Archbishop: ‘Young are keen to learn about religion’
THE Archbishop of Canterbury claimed that young people’s hostility towards faith is not as extreme as society perceives.
In his last Easter sermon as leader of the Church of England,
In his last Easter sermon as leader of the Church of England, Dr Rowan Williams told the congregation at Canterbury Cathedral that a number of youngsters appreciated the role religion played in shaping and sustaining human existence and were keen to learn about it.
“There is plenty to suggest that younger people, while still statistically deeply unlikely to be churchgoers, don’t have the hostility to faith that one might expect, but at least share some sense that there is something here to take seriously – when they have a chance to learn about it,” he said.
“It is about the worst possible moment to downgrade the status and professional excellence of religious education in secondary schools. But that’s another sermon.”
Dr Williams, who will resign as Archbishop of Canterbury at the end of the year to take up a post at Cambridge University, also told followers the ultimate test of the Christian religion was not whether it was useful, beneficial or helpful to the human race, but whether or not its central claim – the resurrection of Jesus Christ – actually happened.
“Easter makes a claim not just about a potentially illuminating set of human activities, but about an event in history and its relation to the action of God,” he said.
“Very simply, in the words of this morning’s reading from the Acts of the Apostles, we are told that ‘God raised Jesus to life’.”

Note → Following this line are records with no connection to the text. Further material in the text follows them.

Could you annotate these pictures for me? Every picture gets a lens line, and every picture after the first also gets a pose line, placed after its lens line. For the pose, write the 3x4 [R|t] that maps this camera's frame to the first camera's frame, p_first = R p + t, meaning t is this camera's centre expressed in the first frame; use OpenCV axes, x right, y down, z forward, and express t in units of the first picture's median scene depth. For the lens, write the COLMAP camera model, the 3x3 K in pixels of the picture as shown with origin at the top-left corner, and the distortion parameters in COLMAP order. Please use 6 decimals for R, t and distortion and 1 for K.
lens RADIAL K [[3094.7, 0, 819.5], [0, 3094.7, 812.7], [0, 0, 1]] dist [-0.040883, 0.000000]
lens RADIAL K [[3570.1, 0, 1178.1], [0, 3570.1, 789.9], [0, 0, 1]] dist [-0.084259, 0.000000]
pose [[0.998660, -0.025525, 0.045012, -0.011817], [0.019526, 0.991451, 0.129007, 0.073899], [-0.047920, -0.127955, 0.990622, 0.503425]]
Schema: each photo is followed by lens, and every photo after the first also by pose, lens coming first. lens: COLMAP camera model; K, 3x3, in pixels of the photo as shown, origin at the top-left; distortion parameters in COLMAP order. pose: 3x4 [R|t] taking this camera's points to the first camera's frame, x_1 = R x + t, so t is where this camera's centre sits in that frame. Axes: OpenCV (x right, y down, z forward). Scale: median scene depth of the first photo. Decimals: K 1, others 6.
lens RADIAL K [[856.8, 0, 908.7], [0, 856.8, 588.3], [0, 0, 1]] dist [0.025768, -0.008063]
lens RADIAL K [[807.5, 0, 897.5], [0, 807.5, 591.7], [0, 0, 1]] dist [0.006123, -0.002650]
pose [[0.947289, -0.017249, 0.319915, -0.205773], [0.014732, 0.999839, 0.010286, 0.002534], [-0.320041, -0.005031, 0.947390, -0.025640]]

He said any understanding of the significance of the resurrection that fell short of this truth would be to misunderstand it.
Dr Williams added: “We are not told that Jesus ‘survived death’; we are not told that the story of the empty tomb is a beautiful imaginative creation that offers inspiration to all sorts of people; we are not told that the message of Jesus lives on. We are told that God did something.”
He said that Easter raised the “uncomfortable and unavoidable” question that religion might be more useful than the “passing generation of gurus thought”.
He told the congregation that the answer would not be found in instant scientific analysis, but in a longer measure of the effect of belief in the lives of believers.
Dr Williams went on: “When all’s said and done about the newly acknowledged social value of religion, we mustn’t forget that what we ultimately have to speak about isn’t this, but God: the God who raised Jesus and, as St Paul repeatedly says, will raise us also with Him.”